How to Test your Business Continuity and Disaster Recovery Plan
Testing is an essential part of cybersecurity business continuity and disaster recovery planning. Until you test your plans, all you have is theory.
Testing is an essential part of your business continuity planning. Until you put your plans through some simulated tests all you have is theory and you can’t be sure that it will work in a real-life scenario. How much time and resources you want to put towards the test will depend on the type of test that is best for your organization.
Generally, more theory-based tests can be done multiple times per year and will only involve a small number of employees, usually upper management and other key personnel. Then you can do the more comprehensive and hands on test which will require widespread participation once or twice a year. It may also be a good idea to bring in an outside consultant, to have some fresh eyes look at your plan and point out some weak areas that you may have missed. Here is an outline of some the tests you can do for your recovery plans, starting with the least intensive options:
Types of BC and DR testing
Table Top Exercise
A tabletop exercise is a discussion based session that usually takes place in a conference room with upper management or executives. The purpose here is to look over the plan, use it in a few different theoretical scenarios, identify any gaps in the plan through brainstorming and ensure all business units that will be needed are represented in the plan. It doesn’t take much resources and can be done routinely without causing a big burden.
Structured Walk Through
In this type of exercise each team member walks through their individual component of the plan in order to find any gaps. Usually this is done with a specific type of situation in mind e.g. hurricane or earthquake.
For a simulation you gather all of the personnel that will be involved in the response plan and go through a simulation of an emergency and see how well the plan functions in that situation. These should be done at least once per year.
In this type of test failover systems are tested to make sure that they can perform real business operations and support key processes and applications in the event of a disaster. Primary systems still carry the full production workload.
This takes the parallel test further and uses the failover systems to support the full production workload. You completely disconnect the primary systems. This type of test gives you as close as possible to a guarantee that in the event of a disaster, your failover systems will be able to support your entire business.
Levels of BC and DR Testing
When you perform a test, you can test each system to a different level of depth. Here are some of the levels you may want to test your systems for:
This level of testing aims to ensure that files have proper back ups made but doesn’t test that you can recover from those backups.
=-=-=
### TASK 1
According to the text on testing business continuity and disaster recovery plans, how often should a simulation be done?
### TASK 2
From the text on testing business continuity and disaster recovery plans, extract the passage between "How to Test" and "have is theory.", inclusive, copying it exactly.
=-=-=
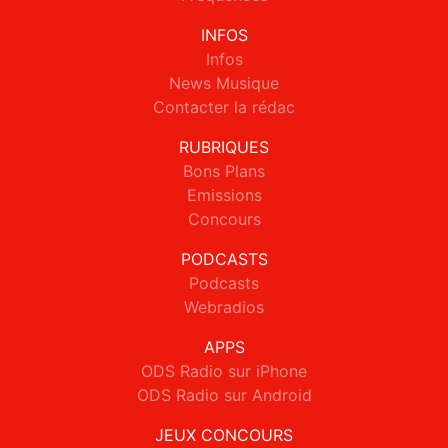
INFOS
Infos
News Musique
Contacter la rédac
RUBRIQUES
Bons Plans
Emissions
Concours
PODCASTS
Podcasts
Webradios
APPS
ODS Radio sur iPhone
ODS Radio sur Android
JEUX CONCOURS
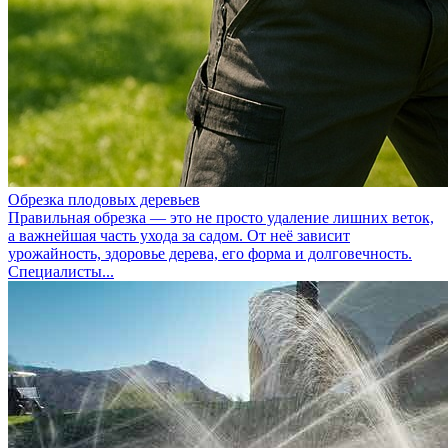
Обрезка плодовых деревьев
Правильная обрезка — это не просто удаление лишних веток,
а важнейшая часть ухода за садом. От неё зависит
урожайность, здоровье дерева, его форма и долговечность.
Специалисты...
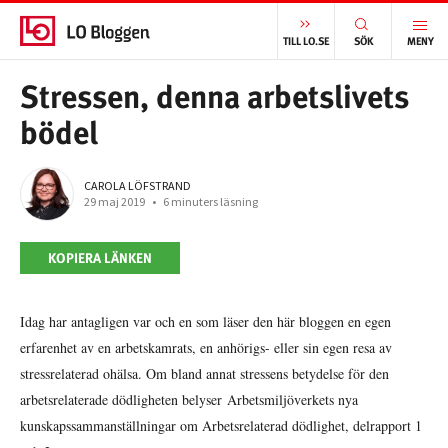
START
/
VÄLFÄRD
/
STRESSEN, DENNA ARBETSLIVETS BÖDEL
TILL LO.SE
SÖK
MENY
Stressen, denna arbetslivets
bödel
CAROLA LÖFSTRAND
29 maj 2019
•
6 minuters läsning
KOPIERA LÄNKEN
Idag har antagligen var och en som läser den här bloggen en egen
erfarenhet av en arbetskamrats, en anhörigs- eller sin egen resa av
stressrelaterad ohälsa. Om bland annat stressens betydelse för den
arbetsrelaterade dödligheten belyser Arbetsmiljöverkets nya
kunskapssammanställningar om Arbetsrelaterad dödlighet, delrapport 1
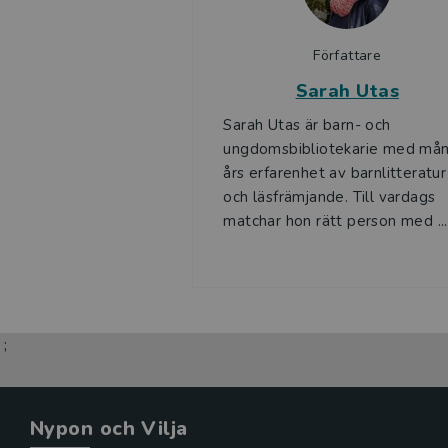
Författare
Sarah Utas
Sarah Utas är barn- och
ungdomsbibliotekarie med må
års erfarenhet av barnlitteratur
och läsfrämjande. Till vardags
matchar hon rätt person med ...
;
Nypon och Vilja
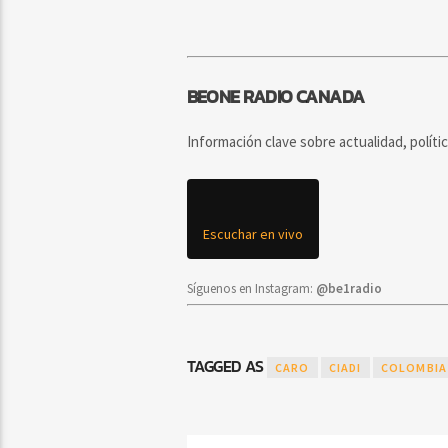
BEONE RADIO CANADA
Información clave sobre actualidad, políti
Escuchar en vivo
Síguenos en Instagram:
@be1radio
TAGGED AS
CARO
CIADI
COLOMBIA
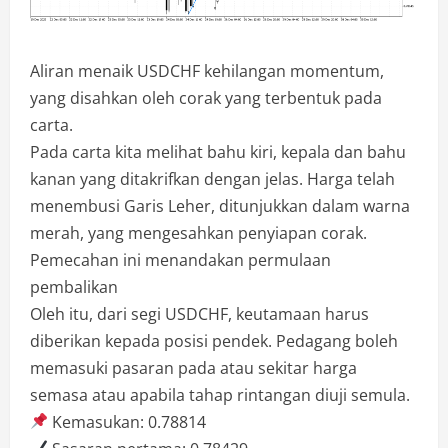
Aliran menaik USDCHF kehilangan momentum,
yang disahkan oleh corak yang terbentuk pada
carta.
Pada carta kita melihat bahu kiri, kepala dan bahu
kanan yang ditakrifkan dengan jelas. Harga telah
menembusi Garis Leher, ditunjukkan dalam warna
merah, yang mengesahkan penyiapan corak.
Pemecahan ini menandakan permulaan
pembalikan
Oleh itu, dari segi USDCHF, keutamaan harus
diberikan kepada posisi pendek. Pedagang boleh
memasuki pasaran pada atau sekitar harga
semasa atau apabila tahap rintangan diuji semula.
Kemasukan: 0.78814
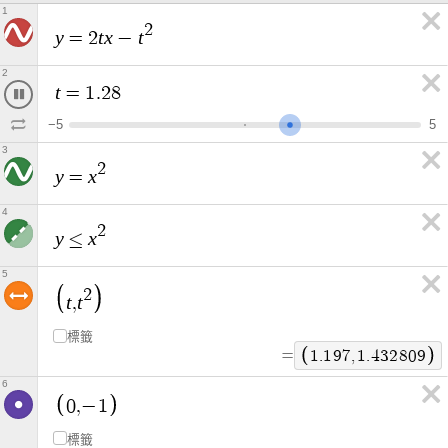
1
2
y
t
x
t
=
2
−
2
t
=
1
.
4
4
7
−
5
5
3
2
y
x
=
4
2
y
x
≤
5
2
t
t
,
標籤
=
1
.
3
6
3
,
1
.
8
5
7
7
6
9
6
0
,
−
1
標籤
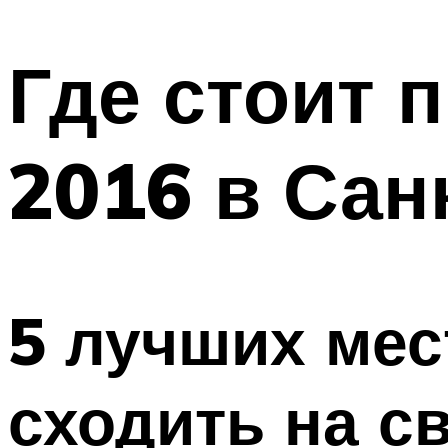
МЕНЮ
Где стоит 
2016 в Сан
5 лучших мес
сходить на с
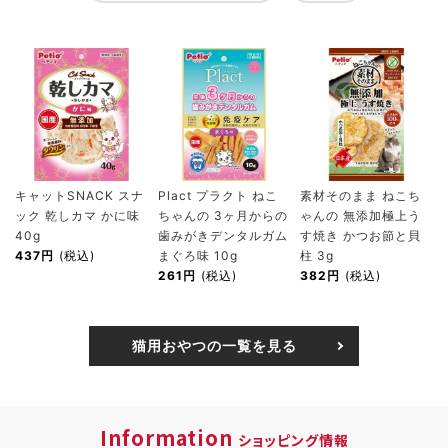
キャットSNACK スナ
Plact プラクト ねこ
素材そのまま ねこち
ック 乾しカマ かに味
ちゃんの 3ヶ月からの
ゃんの 無添加極上う
40g
歯みがきデンタルガム
す焼き かつお節と貝
437円
(税込)
まぐろ味 10g
柱 3g
261円
(税込)
382円
(税込)
猫用おやつの一覧を見る
Information
ショッピング情報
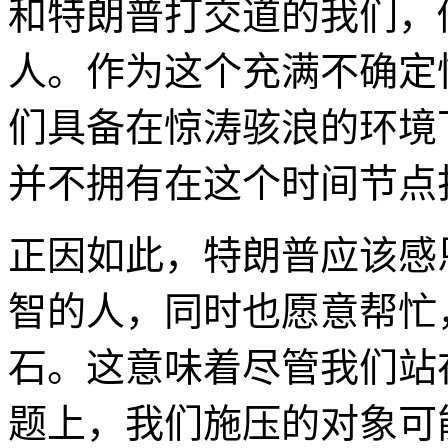
和特朗普打交道的我们，
人。作为这个充满不确定
们具备在惊涛骇浪的环境
并不拥有在这个时间节点
正因如此，特朗普应该感
智的人，同时也愿意帮忙
石。这意味着尽管我们站
题上，我们施压的对象可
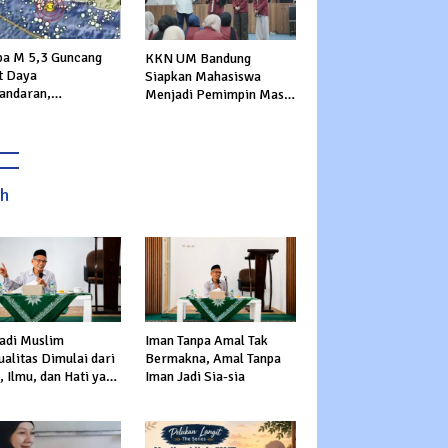
a M 5,3 Guncang
KKN UM Bandung
t Daya
Siapkan Mahasiswa
andaran,
Menjadi Pemimpin Masa
rannya Dirasakan
Depan
ga Sukabumi
ah
adi Muslim
Iman Tanpa Amal Tak
alitas Dimulai dari
Bermakna, Amal Tanpa
 Ilmu, dan Hati yang
Iman Jadi Sia-sia
s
=-=-=
### YOUR RESPONSE 1
At least once per year.

### YOUR RESPONSE 2
How to Test your Business Continuity and Disaster Recovery Plan
Testing is an essential part of cybersecurity business continuity and disaster recovery planning. Until you test your plans, all you have is theory.